*PROBLEM STATEMENT:*
What is needed is a copy of each line in the listing that contains "down".

*** RECORDED DATA Section Begins ***

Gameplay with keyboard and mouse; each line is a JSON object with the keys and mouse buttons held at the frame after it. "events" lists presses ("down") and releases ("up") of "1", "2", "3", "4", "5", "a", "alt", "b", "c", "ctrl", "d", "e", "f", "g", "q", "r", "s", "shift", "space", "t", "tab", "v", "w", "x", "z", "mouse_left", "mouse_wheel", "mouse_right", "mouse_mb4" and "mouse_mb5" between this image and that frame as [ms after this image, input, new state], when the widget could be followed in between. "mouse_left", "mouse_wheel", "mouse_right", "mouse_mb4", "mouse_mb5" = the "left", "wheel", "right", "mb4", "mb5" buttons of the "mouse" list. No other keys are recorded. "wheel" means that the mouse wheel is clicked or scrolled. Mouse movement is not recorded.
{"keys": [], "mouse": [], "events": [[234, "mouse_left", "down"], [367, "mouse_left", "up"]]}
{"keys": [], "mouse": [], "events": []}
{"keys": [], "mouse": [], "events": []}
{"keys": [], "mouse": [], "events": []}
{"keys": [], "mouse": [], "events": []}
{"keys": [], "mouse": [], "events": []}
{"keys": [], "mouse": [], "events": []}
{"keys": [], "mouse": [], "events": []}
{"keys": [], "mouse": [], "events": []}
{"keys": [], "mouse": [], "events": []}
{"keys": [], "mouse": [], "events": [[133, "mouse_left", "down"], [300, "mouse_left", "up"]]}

*** RECORDED DATA Section Ends ***

*WRITTEN ANSWER:*
Gameplay with keyboard and mouse; each line is a JSON object with the keys and mouse buttons held at the frame after it. "events" lists presses ("down") and releases ("up") of "1", "2", "3", "4", "5", "a", "alt", "b", "c", "ctrl", "d", "e", "f", "g", "q", "r", "s", "shift", "space", "t", "tab", "v", "w", "x", "z", "mouse_left", "mouse_wheel", "mouse_right", "mouse_mb4" and "mouse_mb5" between this image and that frame as [ms after this image, input, new state], when the widget could be followed in between. "mouse_left", "mouse_wheel", "mouse_right", "mouse_mb4", "mouse_mb5" = the "left", "wheel", "right", "mb4", "mb5" buttons of the "mouse" list. No other keys are recorded. "wheel" means that the mouse wheel is clicked or scrolled. Mouse movement is not recorded.
{"keys": [], "mouse": [], "events": [[234, "mouse_left", "down"], [367, "mouse_left", "up"]]}
{"keys": [], "mouse": [], "events": [[133, "mouse_left", "down"], [300, "mouse_left", "up"]]}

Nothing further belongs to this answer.